Norm's Movie Review: Terminator Salvation
Its not a bad movie. Not really. I mean, this is, after all, a Terminator movie. The acting bar was set by Arnold - we are not discussing Atonement, this is an action movie through and through.
And I was entertained with rarely being annoyed or bored, which is really pretty going. There were some cool wasteland scenes (I think the director might have played Fallout 3...) and a view of the post-Apocalyptic, war-torn United States, which was pretty damn cool. Though I have so say I am not so sure how the "resistance" keeps the machines at bay with a few magnetic mines, RPGs, Hueys and A-10 Warthogs... yeah...
But I am all for willing suspension of disbelief. I think to not suspend disbelief to a degree is simply asking the wrong thing of a movie.
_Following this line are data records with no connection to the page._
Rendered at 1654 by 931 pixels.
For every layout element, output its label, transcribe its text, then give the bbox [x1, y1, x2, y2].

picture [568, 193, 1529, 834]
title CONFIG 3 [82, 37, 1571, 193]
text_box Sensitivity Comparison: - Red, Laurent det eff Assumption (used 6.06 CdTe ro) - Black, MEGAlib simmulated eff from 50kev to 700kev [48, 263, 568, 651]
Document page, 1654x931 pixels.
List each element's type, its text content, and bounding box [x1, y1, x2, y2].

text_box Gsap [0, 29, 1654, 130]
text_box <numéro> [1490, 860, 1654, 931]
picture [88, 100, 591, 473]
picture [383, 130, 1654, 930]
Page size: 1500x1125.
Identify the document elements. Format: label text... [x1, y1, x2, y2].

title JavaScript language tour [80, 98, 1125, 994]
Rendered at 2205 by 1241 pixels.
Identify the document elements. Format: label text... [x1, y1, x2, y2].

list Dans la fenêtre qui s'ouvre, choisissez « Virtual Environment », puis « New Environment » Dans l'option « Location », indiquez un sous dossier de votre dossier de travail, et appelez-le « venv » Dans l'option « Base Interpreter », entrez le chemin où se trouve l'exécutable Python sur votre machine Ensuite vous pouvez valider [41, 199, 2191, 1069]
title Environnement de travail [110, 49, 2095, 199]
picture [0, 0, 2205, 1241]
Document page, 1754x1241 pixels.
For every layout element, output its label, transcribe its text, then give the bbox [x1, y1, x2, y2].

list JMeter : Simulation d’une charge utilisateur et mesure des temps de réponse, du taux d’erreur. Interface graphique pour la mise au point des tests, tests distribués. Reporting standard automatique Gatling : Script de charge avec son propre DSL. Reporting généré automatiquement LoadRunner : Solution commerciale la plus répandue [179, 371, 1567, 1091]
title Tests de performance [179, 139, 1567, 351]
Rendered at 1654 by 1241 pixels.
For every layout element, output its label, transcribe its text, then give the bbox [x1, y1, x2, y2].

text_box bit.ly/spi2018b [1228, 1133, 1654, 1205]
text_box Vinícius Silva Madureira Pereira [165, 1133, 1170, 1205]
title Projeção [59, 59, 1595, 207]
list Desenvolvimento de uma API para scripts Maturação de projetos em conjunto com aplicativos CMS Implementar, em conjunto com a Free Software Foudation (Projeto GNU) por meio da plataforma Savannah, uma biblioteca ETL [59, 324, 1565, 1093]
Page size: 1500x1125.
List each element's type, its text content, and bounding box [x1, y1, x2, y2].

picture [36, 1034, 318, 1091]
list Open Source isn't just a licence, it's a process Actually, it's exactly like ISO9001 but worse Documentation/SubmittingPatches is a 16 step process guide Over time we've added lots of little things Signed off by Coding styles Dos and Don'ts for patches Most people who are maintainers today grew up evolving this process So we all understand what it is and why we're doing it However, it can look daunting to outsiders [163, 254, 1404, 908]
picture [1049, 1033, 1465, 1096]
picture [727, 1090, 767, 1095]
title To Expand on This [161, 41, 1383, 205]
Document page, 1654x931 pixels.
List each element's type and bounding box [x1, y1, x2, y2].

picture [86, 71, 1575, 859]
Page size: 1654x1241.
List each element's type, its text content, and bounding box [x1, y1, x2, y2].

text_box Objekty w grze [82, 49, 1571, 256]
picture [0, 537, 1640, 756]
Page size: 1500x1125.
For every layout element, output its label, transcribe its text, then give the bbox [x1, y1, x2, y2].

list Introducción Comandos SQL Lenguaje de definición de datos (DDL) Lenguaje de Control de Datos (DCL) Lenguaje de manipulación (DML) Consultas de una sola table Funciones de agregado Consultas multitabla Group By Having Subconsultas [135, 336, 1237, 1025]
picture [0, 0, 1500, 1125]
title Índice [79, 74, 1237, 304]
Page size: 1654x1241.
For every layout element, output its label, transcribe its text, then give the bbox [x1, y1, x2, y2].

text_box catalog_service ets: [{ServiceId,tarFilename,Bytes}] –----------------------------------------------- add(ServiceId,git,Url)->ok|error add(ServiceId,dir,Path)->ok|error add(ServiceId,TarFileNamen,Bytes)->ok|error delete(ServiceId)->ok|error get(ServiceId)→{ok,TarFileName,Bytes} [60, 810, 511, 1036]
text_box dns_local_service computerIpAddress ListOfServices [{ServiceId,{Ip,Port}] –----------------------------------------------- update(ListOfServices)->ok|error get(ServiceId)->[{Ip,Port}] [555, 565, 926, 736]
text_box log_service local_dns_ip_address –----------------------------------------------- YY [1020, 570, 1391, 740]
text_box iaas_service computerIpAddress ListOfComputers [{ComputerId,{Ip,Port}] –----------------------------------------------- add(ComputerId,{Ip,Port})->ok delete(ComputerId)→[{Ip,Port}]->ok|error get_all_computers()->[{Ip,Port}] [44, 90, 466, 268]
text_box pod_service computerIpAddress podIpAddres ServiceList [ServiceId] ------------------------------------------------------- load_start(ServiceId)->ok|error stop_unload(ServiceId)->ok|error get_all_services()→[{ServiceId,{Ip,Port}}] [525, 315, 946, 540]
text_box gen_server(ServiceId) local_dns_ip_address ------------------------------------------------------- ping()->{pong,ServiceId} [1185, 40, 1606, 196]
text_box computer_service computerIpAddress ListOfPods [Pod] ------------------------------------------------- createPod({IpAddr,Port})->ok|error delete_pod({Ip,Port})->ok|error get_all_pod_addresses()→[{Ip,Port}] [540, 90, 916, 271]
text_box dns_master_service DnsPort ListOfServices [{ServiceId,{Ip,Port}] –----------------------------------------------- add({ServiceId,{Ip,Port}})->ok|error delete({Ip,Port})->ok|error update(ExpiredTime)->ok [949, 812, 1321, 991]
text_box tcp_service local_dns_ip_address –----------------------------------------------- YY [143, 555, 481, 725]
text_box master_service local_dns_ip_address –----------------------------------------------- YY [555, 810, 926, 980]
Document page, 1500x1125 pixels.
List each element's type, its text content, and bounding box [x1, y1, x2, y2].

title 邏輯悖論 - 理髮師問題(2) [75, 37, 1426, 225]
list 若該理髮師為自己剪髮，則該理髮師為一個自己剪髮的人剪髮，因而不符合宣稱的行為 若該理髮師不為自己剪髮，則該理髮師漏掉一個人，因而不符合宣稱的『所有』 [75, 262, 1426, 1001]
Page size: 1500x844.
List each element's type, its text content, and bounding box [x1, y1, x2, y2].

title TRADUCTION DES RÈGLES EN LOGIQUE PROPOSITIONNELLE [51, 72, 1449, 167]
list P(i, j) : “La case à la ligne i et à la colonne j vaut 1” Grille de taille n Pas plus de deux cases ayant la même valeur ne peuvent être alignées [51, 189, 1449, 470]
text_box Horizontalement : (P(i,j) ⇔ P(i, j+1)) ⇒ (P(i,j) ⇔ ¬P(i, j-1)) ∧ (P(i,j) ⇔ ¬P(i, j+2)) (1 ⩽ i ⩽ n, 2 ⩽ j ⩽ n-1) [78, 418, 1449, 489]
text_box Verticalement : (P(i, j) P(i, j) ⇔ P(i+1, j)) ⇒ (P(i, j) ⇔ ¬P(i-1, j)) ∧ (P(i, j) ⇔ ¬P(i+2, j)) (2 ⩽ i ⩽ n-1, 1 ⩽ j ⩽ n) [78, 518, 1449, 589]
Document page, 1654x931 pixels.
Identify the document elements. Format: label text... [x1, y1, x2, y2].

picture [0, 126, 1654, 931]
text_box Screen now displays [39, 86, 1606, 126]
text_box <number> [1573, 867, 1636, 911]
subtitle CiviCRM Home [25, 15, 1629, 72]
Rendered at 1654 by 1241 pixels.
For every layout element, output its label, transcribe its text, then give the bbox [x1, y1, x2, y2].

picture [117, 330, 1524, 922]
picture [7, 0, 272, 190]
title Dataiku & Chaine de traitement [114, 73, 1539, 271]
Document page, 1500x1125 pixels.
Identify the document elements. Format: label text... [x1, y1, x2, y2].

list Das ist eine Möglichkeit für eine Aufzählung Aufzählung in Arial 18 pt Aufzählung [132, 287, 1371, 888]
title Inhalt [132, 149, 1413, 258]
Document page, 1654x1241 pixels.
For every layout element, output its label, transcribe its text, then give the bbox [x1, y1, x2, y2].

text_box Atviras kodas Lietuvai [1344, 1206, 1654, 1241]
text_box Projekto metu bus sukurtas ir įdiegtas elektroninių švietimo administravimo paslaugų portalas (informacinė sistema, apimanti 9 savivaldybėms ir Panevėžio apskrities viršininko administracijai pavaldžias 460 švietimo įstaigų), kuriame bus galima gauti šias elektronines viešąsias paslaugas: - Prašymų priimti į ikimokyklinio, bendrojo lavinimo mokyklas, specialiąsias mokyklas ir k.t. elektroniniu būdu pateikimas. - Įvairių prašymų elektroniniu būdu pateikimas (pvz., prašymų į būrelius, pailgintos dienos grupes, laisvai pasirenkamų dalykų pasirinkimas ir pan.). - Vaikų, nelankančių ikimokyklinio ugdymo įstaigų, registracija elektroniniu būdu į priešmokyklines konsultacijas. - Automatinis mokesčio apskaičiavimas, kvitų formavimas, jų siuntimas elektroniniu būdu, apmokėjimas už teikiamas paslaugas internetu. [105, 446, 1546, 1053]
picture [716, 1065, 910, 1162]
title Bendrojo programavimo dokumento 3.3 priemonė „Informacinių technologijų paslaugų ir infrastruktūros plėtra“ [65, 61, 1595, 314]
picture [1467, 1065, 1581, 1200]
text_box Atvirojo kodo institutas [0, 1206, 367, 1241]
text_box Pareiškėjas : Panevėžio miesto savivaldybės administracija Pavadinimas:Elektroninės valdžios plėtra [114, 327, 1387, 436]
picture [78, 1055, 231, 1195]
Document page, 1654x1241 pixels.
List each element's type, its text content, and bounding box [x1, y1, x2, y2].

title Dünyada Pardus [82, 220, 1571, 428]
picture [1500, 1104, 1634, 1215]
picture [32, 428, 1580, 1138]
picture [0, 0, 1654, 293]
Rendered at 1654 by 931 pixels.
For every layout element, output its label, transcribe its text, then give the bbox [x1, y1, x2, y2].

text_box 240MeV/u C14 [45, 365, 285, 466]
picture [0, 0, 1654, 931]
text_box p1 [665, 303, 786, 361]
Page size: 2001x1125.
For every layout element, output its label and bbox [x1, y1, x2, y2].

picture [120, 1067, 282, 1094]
Yes, I know that parties are not made up of only attractive people, that most of the time there are not cars luckily sitting next to the hero that are amazingly easy to hotwire, I know guns run out of bullets, I know that silencers make a gun sound only marginally less frigging loud (about 120dB for a handgun. Yeah. It'll still wake the neighbors.) I know that falling in love takes longer than three chance encounters and forty lines of dialog. I know that the divisions between the good guys and the bad guys in the real world involve many more shades of grey, and matters of perspective. And above all, I know that the real world is not magical, there are not aliens living among us, we dont have the technology to build robots as intelligent as us, superheroes do not roam the streets, and
Why? Because I am friggin human, so even if I know I can't have those things, even if I know those things can't exist, even if I am happy with the life I have and the world in which I live, I always want to see what it would be like if there were more, if it were different, if it were magical, and incredible, and beyond what we have here and now in the real world.
So there you go, suspend your disbelief, and just enjoy the damn movie.
Until it goes and screws it all up.
In this case, the director admitted he did not really know what to do with the ending. Yeah. It shows buddy.
This is a major plot spoiler, in a way, so dont read on if you have no seen the movie or you otherwise care.
At the end of the movie they have one man, WHO IS STILL ALIVE, give a heart-transplant to another guy. Sure, the first guy, the one getting his heart cut out, was once a convicted felon who had a "second chance" for um.. Salvation... thanks to some robot friends. And the heart-receiver is the leader of the resistance upon which humanity's survival rests. But, you still cant kill a guy to get his heart, it is simply screwed up and unethical however you look at it. And somehow the director tries to sell this as one man's final redemption... is committing suicide to donate organs. Yeah... thats just screwed up, and totally killed the movie for me.